Current robotic prostheses approach the fine dexterity provided by the human hand, but these advances have outpaced developments in providing sensory feedback from the artificial limb. The lack of sensation is the key limitation to re-establishing the full functionality of the natural limb. With researchers exploring new approaches to designing prosthetic hands capable of providing sensory feedback, 'touchy-feely' bionic hands could soon be a reality.
University of Michigan's Paul S. Cederna and colleagues wrote, "Emerging sensory feedback techniques will provide some sensation and enable more natural, intuitive use of hand prostheses. These breakthroughs pave the way to the development of a prosthetic limb with the ability to feel." The researchers revealed that the upper limb loss is a particularly devastating form of amputation, since a person's hands are their tools for everyday function, expressive communication and other uniquely human attributes. The functional, psychological, economic, and social impact is even greater since most upper limb amputations occur in young and otherwise healthy individuals.

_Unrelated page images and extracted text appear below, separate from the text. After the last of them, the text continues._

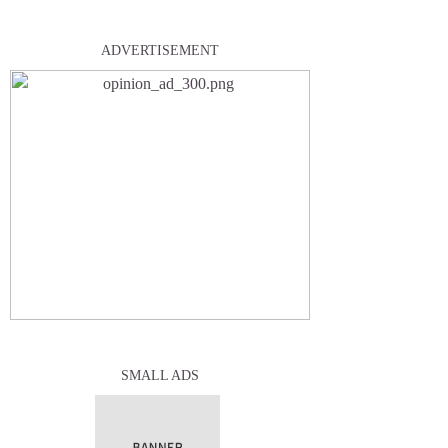
ADVERTISEMENT
SMALL ADS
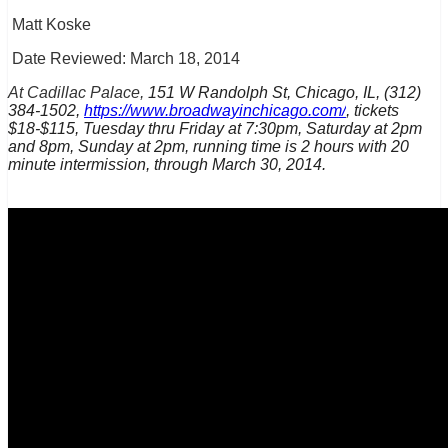
Matt Koske
Date Reviewed: March 18, 2014
At Cadillac Palace,
151 W Randolph St, Chicago, IL, (312)
384-1502,
https://www.broadwayinchicago.com/
, tickets
$18-$115, Tuesday thru Friday at 7:30pm, Saturday at 2pm
and 8pm, Sunday at 2pm, running time is 2 hours with 20
minute intermission, through March 30, 2014.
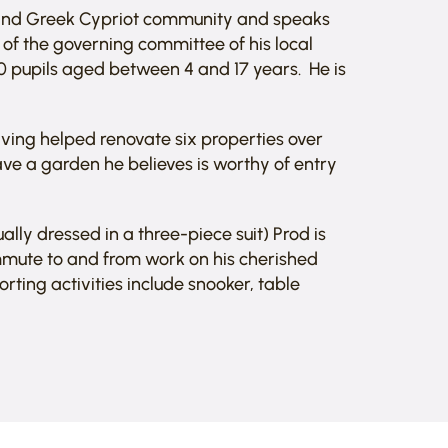
k and Greek Cypriot community and speaks
f the governing committee of his local
0 pupils aged between 4 and 17 years. He is
 having helped renovate six properties over
ave a garden he believes is worthy of entry
lly dressed in a three-piece suit) Prod is
mmute to and from work on his cherished
orting activities include snooker, table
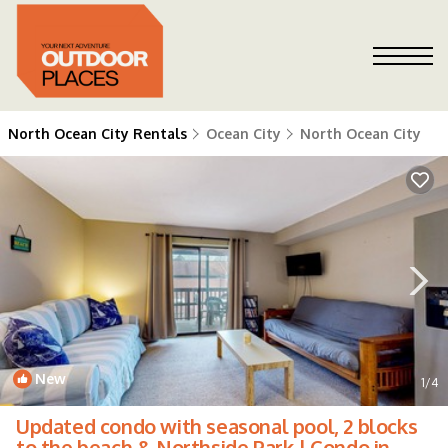
North Ocean City Rentals
Ocean City
North Ocean City
New
1
/4
Updated condo with seasonal pool, 2 blocks
to the beach & Northside Park | Condo in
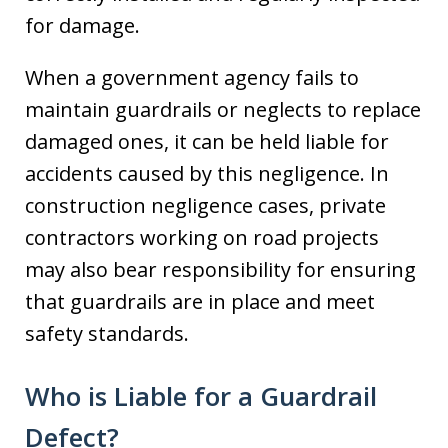
for damage.
When a government agency fails to
maintain guardrails or neglects to replace
damaged ones, it can be held liable for
accidents caused by this negligence. In
construction negligence cases, private
contractors working on road projects
may also bear responsibility for ensuring
that guardrails are in place and meet
safety standards.
Who is Liable for a Guardrail
Defect?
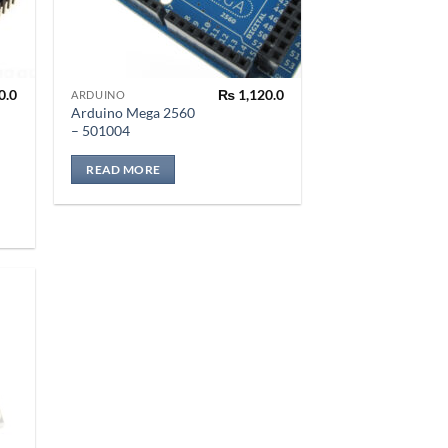
0.0
₨
1,120.0
ARDUINO
Arduino Mega 2560
– 501004
READ MORE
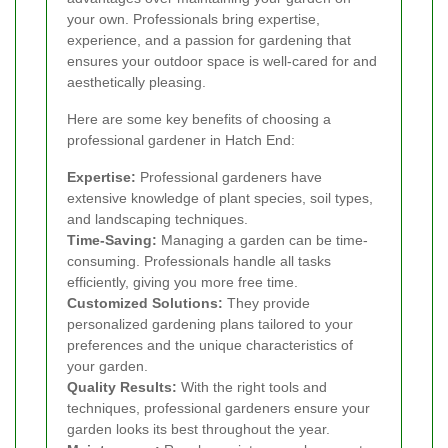
your own. Professionals bring expertise,
experience, and a passion for gardening that
ensures your outdoor space is well-cared for and
aesthetically pleasing.
Here are some key benefits of choosing a
professional gardener in Hatch End:
Expertise:
Professional gardeners have
extensive knowledge of plant species, soil types,
and landscaping techniques.
Time-Saving:
Managing a garden can be time-
consuming. Professionals handle all tasks
efficiently, giving you more free time.
Customized Solutions:
They provide
personalized gardening plans tailored to your
preferences and the unique characteristics of
your garden.
Quality Results:
With the right tools and
techniques, professional gardeners ensure your
garden looks its best throughout the year.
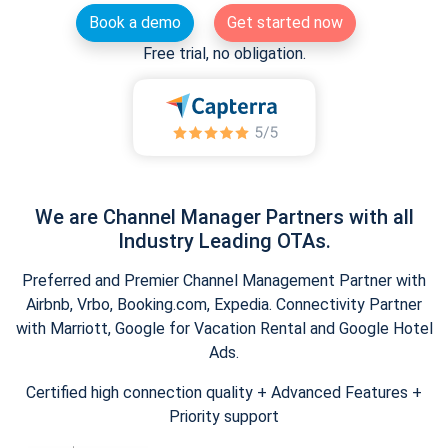
Book a demo
Get started now
Free trial, no obligation.
We are Channel Manager Partners with all
Industry Leading OTAs.
Preferred and Premier Channel Management Partner with
Airbnb, Vrbo, Booking.com, Expedia. Connectivity Partner
with Marriott, Google for Vacation Rental and Google Hotel
Ads.
Certified high connection quality + Advanced Features +
Priority support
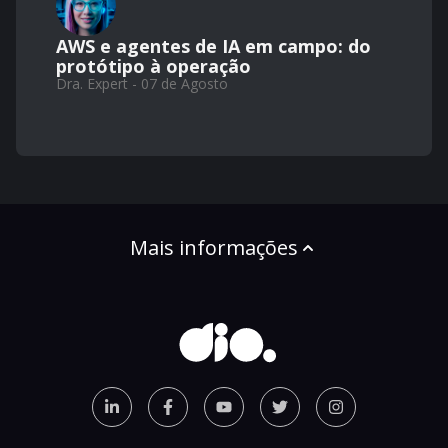
AWS e agentes de IA em campo: do
protótipo à operação
Dra. Expert - 07 de Agosto
Mais informações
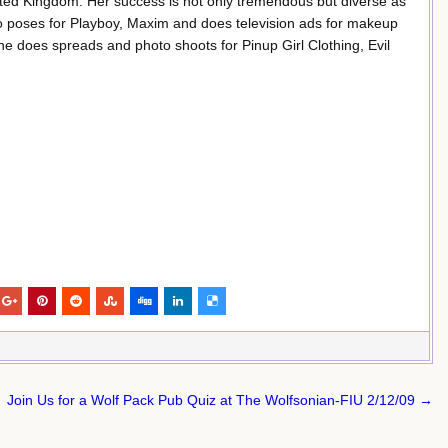
ted Kingdom. Her success is not only tremendous but diverse as
ho poses for Playboy, Maxim and does television ads for makeup
 does spreads and photo shoots for Pinup Girl Clothing, Evil
Join Us for a Wolf Pack Pub Quiz at The Wolfsonian-FIU 2/12/09 →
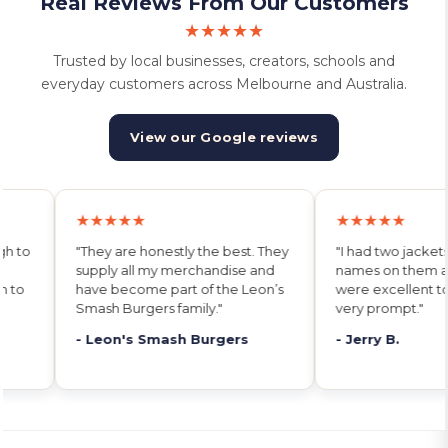
Real Reviews From Our Customers
★★★★★
Trusted by local businesses, creators, schools and
everyday customers across Melbourne and Australia.
View our Google reviews
★★★★★
★★★★★
 They
"I had two jackets printed with
"Their service is
and
names on them and the team
Charlotte deliver
on’s
were excellent to deal with and
she promises. I w
very prompt."
anywhere else."
- Jerry B.
- Jeremy E.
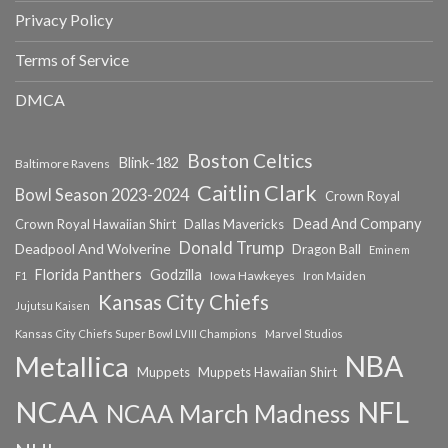
Privacy Policy
Terms of Service
DMCA
Boston Celtics
Blink-182
Baltimore Ravens
Caitlin Clark
Bowl Season 2023-2024
Crown Royal
Dead And Company
Crown Royal Hawaiian Shirt
Dallas Mavericks
Donald Trump
Deadpool And Wolverine
Dragon Ball
Eminem
Florida Panthers
Godzilla
Iowa Hawkeyes
F1
Iron Maiden
Kansas City Chiefs
Jujutsu Kaisen
Kansas City Chiefs Super Bowl LVIII Champions
Marvel Studios
NBA
Metallica
Muppets
Muppets Hawaiian Shirt
NCAA
NFL
NCAA March Madness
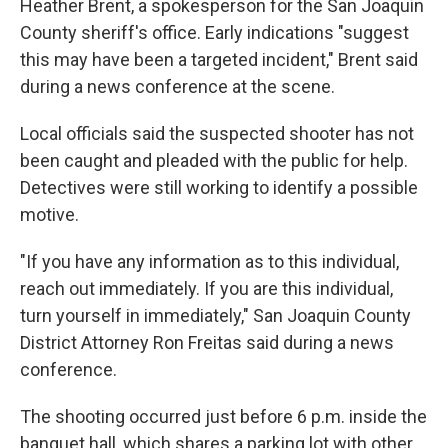
Heather Brent, a spokesperson for the San Joaquin
County sheriff's office. Early indications "suggest
this may have been a targeted incident," Brent said
during a news conference at the scene.
Local officials said the suspected shooter has not
been caught and pleaded with the public for help.
Detectives were still working to identify a possible
motive.
"If you have any information as to this individual,
reach out immediately. If you are this individual,
turn yourself in immediately," San Joaquin County
District Attorney Ron Freitas said during a news
conference.
The shooting occurred just before 6 p.m. inside the
banquet hall, which shares a parking lot with other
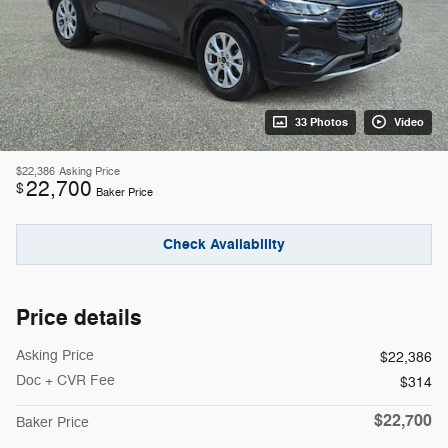
33 Photos
Video
$22,386
Asking Price
22,700
$
Baker Price
Check Availability
Price details
Asking Price
$22,386
Doc + CVR Fee
$314
$22,700
Baker Price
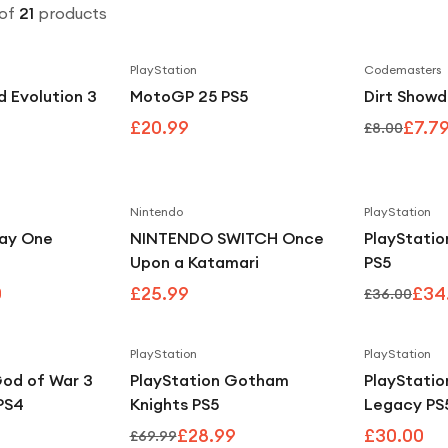
of
21
products
PlayStation
Codemasters
d Evolution 3
MotoGP 25 PS5
Dirt Show
£20.99
£7.7
£8.00
Nintendo
PlayStation
Save
25
%
ay One
NINTENDO SWITCH Once
PlayStatio
Upon a Katamari
PS5
0
£25.99
£34
£36.00
PlayStation
PlayStation
Save
59
%
God of War 3
PlayStation Gotham
PlayStati
PS4
Knights PS5
Legacy PS
£28.99
£30.00
£69.99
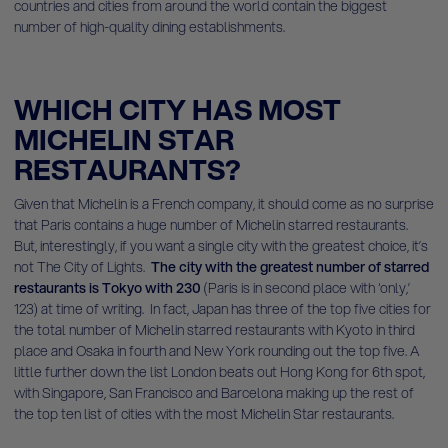
countries and cities from around the world contain the biggest
number of high-quality dining establishments.
WHICH CITY HAS MOST
MICHELIN STAR
RESTAURANTS?
Given that Michelin is a French company, it should come as no surprise
that Paris contains a huge number of Michelin starred restaurants.
But, interestingly, if you want a single city with the greatest choice, it’s
not The City of Lights.
The city with the greatest number of starred
restaurants is Tokyo with 230
(Paris is in second place with ‘only,’
123) at time of writing. In fact, Japan has three of the top five cities for
the total number of Michelin starred restaurants with Kyoto in third
place and Osaka in fourth and New York rounding out the top five. A
little further down the list London beats out Hong Kong for 6th spot,
with Singapore, San Francisco and Barcelona making up the rest of
the top ten list of cities with the most Michelin Star restaurants.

Providing some sense of touch to the artificial limb would lessen the cognitive burden of relying solely on vision to initiate and monitor movements, while also providing tremendous psychological benefits for patients. This review focuses on recent and emerging technologies to create sensory interfaces with the peripheral nerves to provide feeling to prostheses. Already a technique called sensory substitution in being used.
A promising newer technique is targeted muscle reinnervation (TMR), in which the nerves are transferred to provide sensation to intact muscles and overlying skin. Another 'next generation' approach is the use of optogenetic technology for controlling nerve signaling using specific light wavelengths.
Researchers wrote, "The ultimate goal is to develop a prosthesis that closely mimics the natural limb, both in its ability to perform complex motor commands and to elicit conscious sensation."
The study appears in Plastic and Reconstructive Surgery.